This page is a stub. It will be expanded to a full-fledged article.

Celtic Dacia

Q212853

Dacia: country north of the Lower Danube, more or less identical to modern Romania. It experienced influences from the Thracians, Scythians, Greeks, and Celts (below) and became a powerful kingdom, added as a province to the Roman Empire, abandoned to Germanic-speaking tribes, and part of the Avar zone of influence.

Celtic Dacia

Luna, Statuette of a boar

The Celts are the great Iron Age civilization of Western Europe. With roots in the Hallstatt culture, the Celts had their homeland in waht is now Champagne, Lorraine, the Alsace, the Black Forest, Bavaria, and Bohemia. The elite had become rich by first exporting iron and salt, and later monopolizing the trade in raw materials (e.g, tin, amber, slaves) from the north to the Mediterranean south.

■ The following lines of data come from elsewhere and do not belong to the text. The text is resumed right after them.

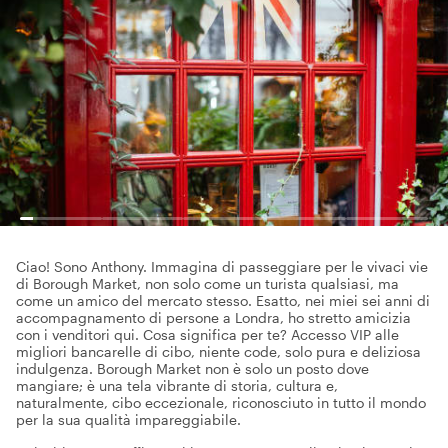
Ciao! Sono Anthony. Immagina di passeggiare per le vivaci vie
di Borough Market, non solo come un turista qualsiasi, ma
come un amico del mercato stesso. Esatto, nei miei sei anni di
accompagnamento di persone a Londra, ho stretto amicizia
con i venditori qui. Cosa significa per te? Accesso VIP alle
migliori bancarelle di cibo, niente code, solo pura e deliziosa
indulgenza. Borough Market non è solo un posto dove
mangiare; è una tela vibrante di storia, cultura e,
naturalmente, cibo eccezionale, riconosciuto in tutto il mondo
per la sua qualità impareggiabile.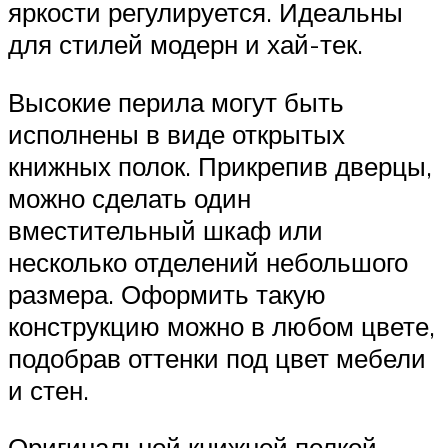
яркости регулируется. Идеальны
для стилей модерн и хай-тек.
Высокие перила могут быть
исполнены в виде открытых
книжных полок. Прикрепив дверцы,
можно сделать один
вместительный шкаф или
несколько отделений небольшого
размера. Оформить такую
конструкцию можно в любом цвете,
подобрав оттенки под цвет мебели
и стен.
Оригинальной книжной полкой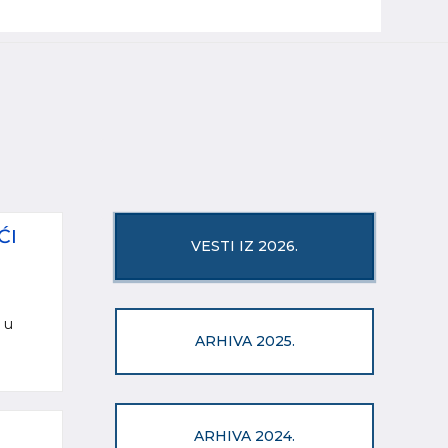
ĆI
VESTI IZ 2026.
 u
ARHIVA 2025.
ARHIVA 2024.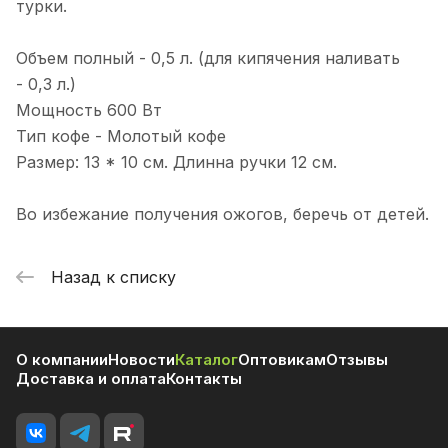
турки.
Объем полный - 0,5 л. (для кипячения наливать
- 0,3 л.)
Мощность 600 Вт
Тип кофе - Молотый кофе
Размер: 13 * 10 см. Длинна ручки 12 см.
Во избежание получения ожогов, беречь от детей.
Назад к списку
О компании
Новости
Каталог
Оптовикам
Отзывы
Доставка и оплата
Контакты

In the fifth and fourth centuries, the Celtic civilization, which archaeologists call La Tène, spread across Europe. The migrations were often violent. A group of warriors sacked Rome in 387 BCE and another band captured the Greek holy city Delphi in 279 BCE.note Others proceeded to central Anatolia. For the two last-mentioned operations, the Lower Danube area must have been some kind of base and Celtic presence is well-attested indeed.